**YOUR ASSIGNMENT:**
Go through the records below line by line and report how many lines include "down", giving the number only.

**STORED DATA:**
==*==

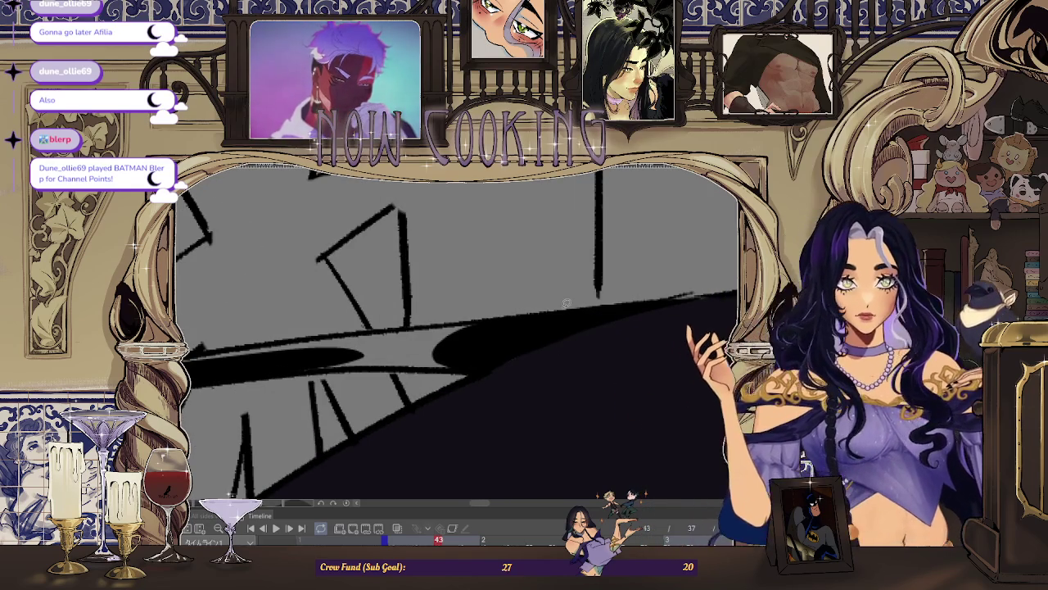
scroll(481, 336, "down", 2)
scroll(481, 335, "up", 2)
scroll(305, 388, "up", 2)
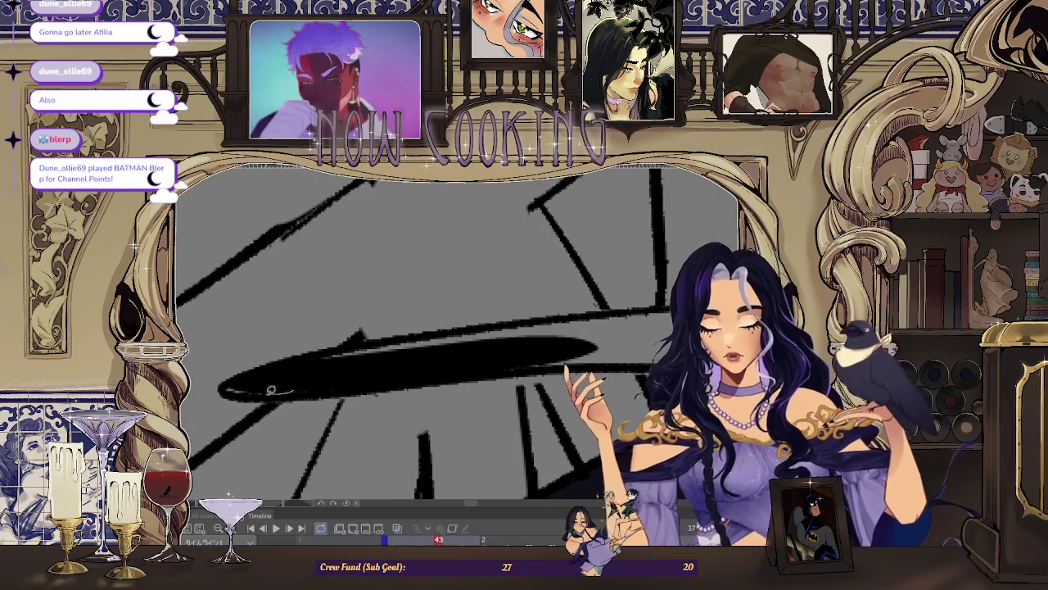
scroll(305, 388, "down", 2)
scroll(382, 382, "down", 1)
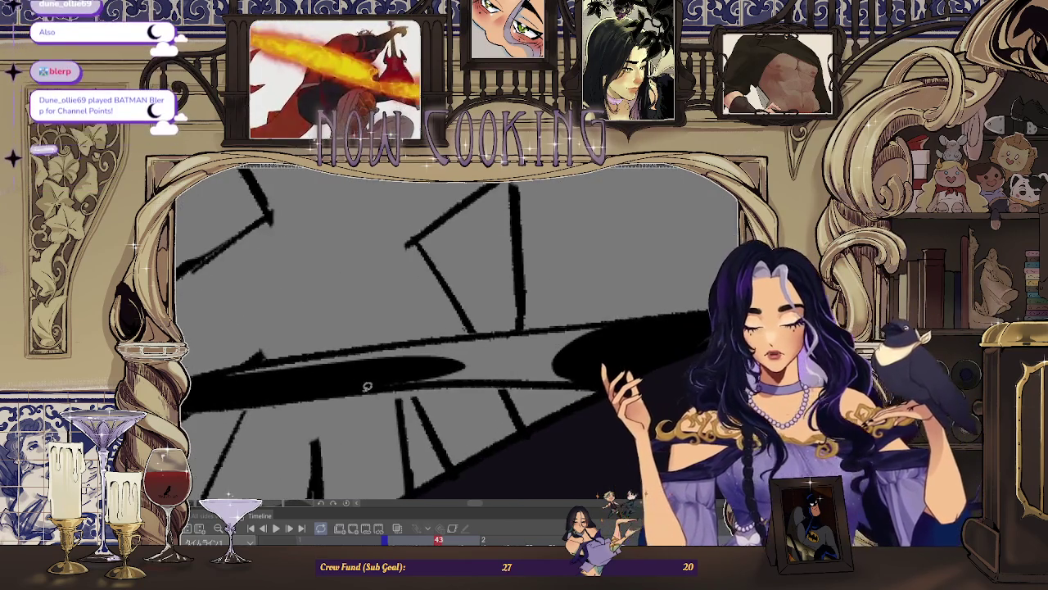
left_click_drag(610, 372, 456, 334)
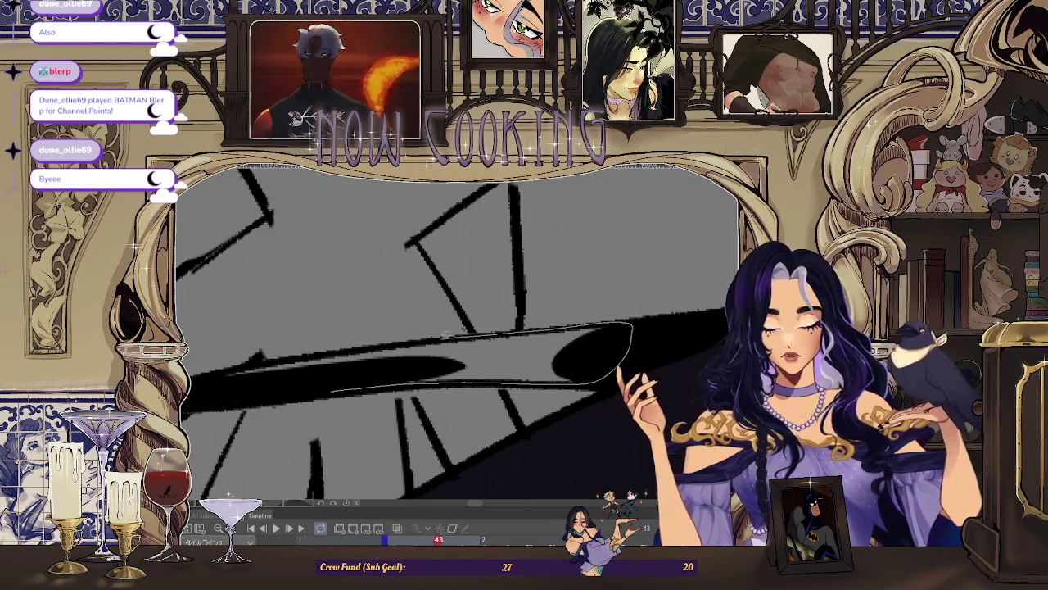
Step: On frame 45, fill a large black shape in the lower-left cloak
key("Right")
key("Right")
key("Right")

==*==

**OUTPUT OF THE TASK:**
3